_Exercise instructions_
A. Copy the slide text word for word from "## Announcements" to "new data source?".
B. In the listing, write out the lines from the line with "Page size: 1754x1241." to the line with "Identify the document", changing "Identify" to "Locate" and keeping everything else the same.

---
title: "Window Dimensions and Document DBs"
author: Jed Rembold
date: June 25, 2025
slideNumber: true
theme: catppuccin
highlightjs-theme: catppuccin-mocha
width: 1920
height: 1080
transition: slide
---


## Announcements
:::{style='font-size:.9em'}
- The swap happened! You'll have some time to check things out with your group later tonight
- Next Milestone deadline will be in 2 weeks, so you have some time to learn your newly inherited project
- I am aiming to have the new data source live and the milestone posted by this weekend
- Don't forget your weekly reflections!
:::


## Tonight
- Alternative ways to create dimension/fact tables
- Introducing Document Databases
- A new data source?
- Work time

# Windowing Dimensions

## Lake 2 Warehouse: 2 approaches
- If your data warehouse is being populated directly from source data, you essentially always have to update it "in-place"

_Exercise input_
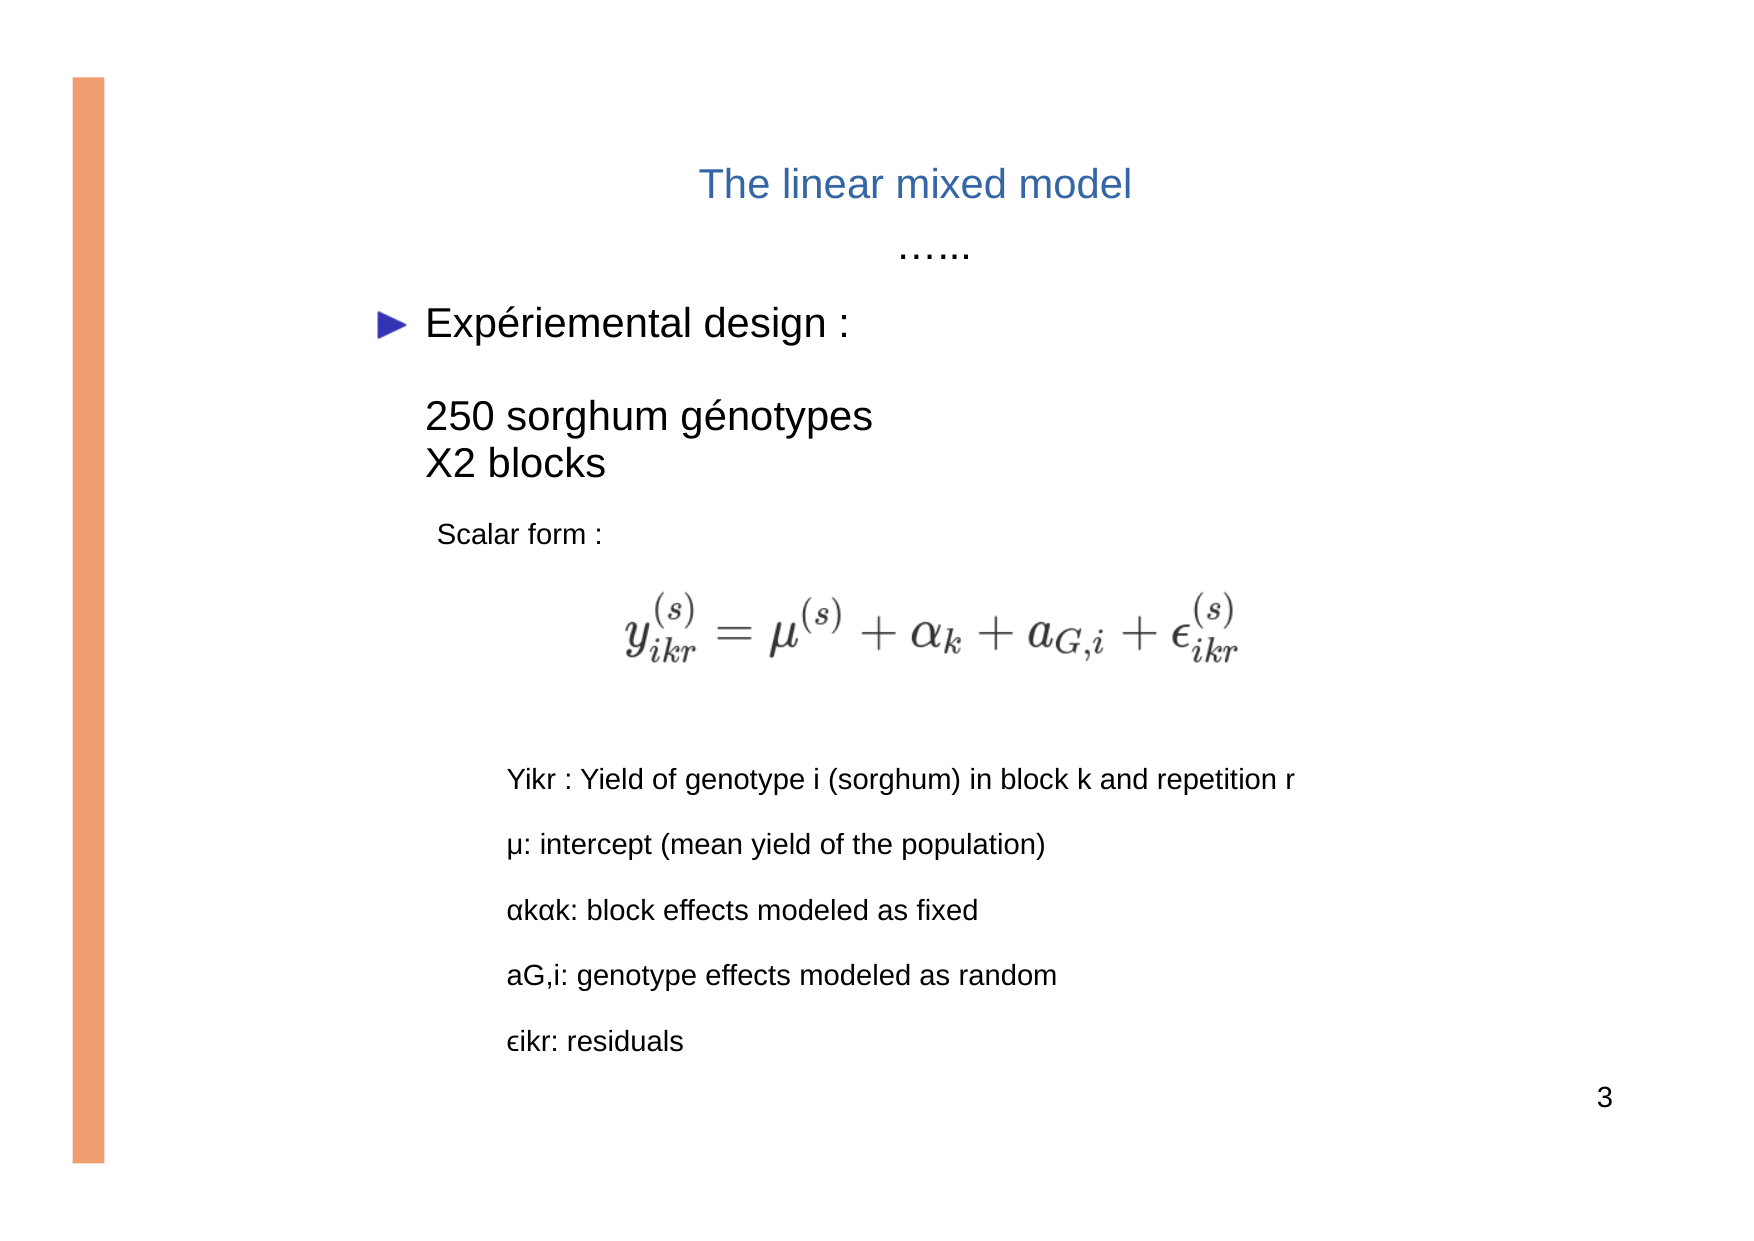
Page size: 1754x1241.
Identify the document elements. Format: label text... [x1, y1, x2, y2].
---
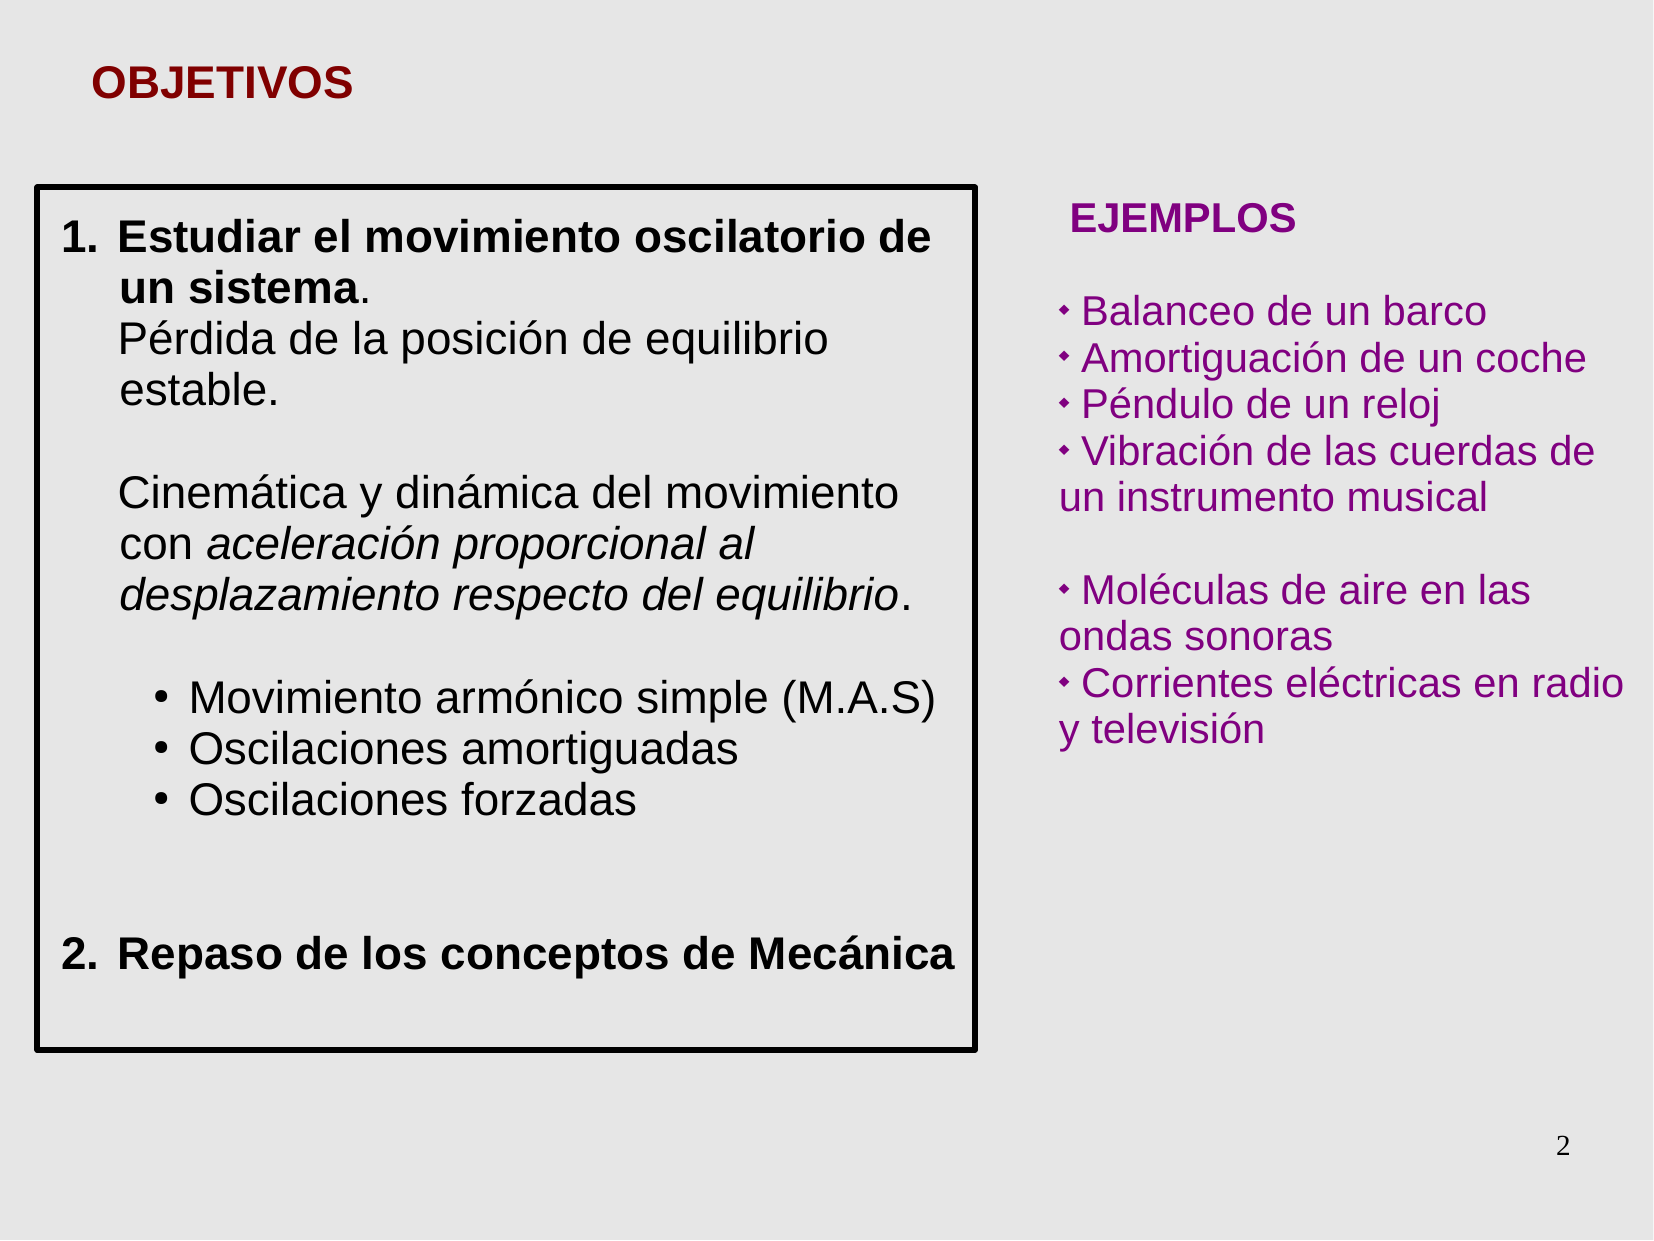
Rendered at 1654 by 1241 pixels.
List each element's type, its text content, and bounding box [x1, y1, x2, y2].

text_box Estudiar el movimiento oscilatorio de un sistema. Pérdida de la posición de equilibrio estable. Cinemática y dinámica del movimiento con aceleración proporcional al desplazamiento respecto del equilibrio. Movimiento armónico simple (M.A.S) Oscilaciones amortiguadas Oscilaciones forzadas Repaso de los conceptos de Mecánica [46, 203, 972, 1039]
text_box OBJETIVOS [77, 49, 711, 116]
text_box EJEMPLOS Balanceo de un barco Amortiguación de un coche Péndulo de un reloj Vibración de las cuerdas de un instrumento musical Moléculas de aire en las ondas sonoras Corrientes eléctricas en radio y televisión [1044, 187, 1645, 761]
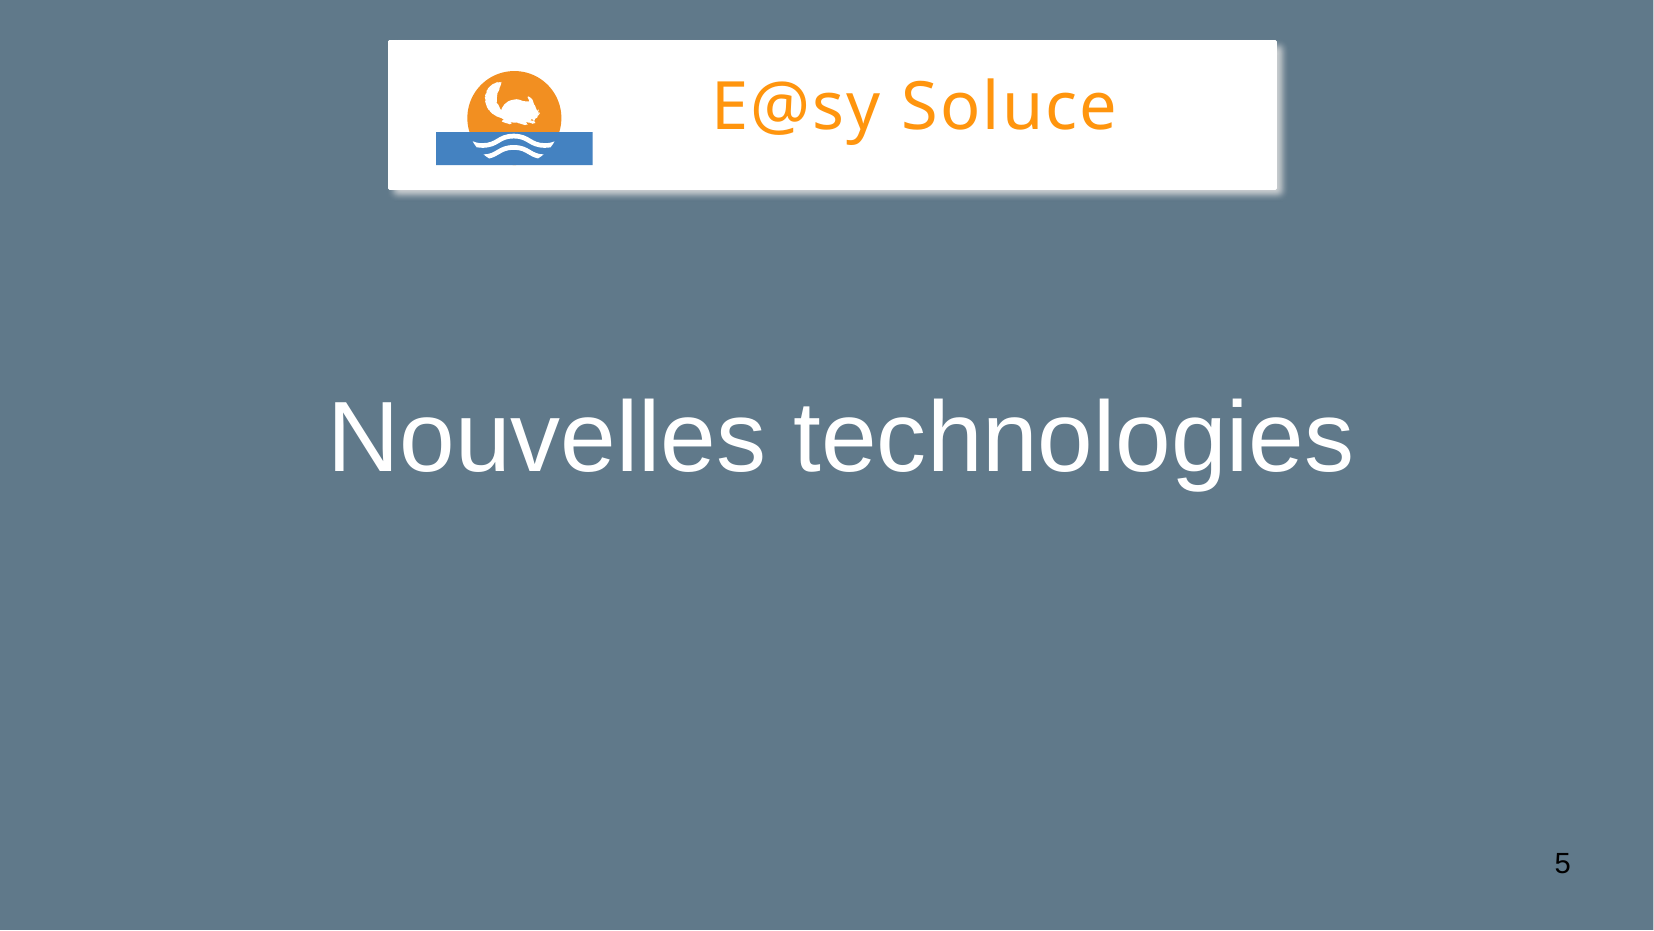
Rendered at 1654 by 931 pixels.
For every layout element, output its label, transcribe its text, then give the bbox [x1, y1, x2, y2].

_Replies_
A.
## Announcements
:::{style='font-size:.9em'}
- The swap happened! You'll have some time to check things out with your group later tonight
- Next Milestone deadline will be in 2 weeks, so you have some time to learn your newly inherited project
- I am aiming to have the new data source live and the milestone posted by this weekend
- Don't forget your weekly reflections!
:::


## Tonight
- Alternative ways to create dimension/fact tables
- Introducing Document Databases
- A new data source?

B.
Page size: 1754x1241.
Locate the document elements. Format: label text... [x1, y1, x2, y2].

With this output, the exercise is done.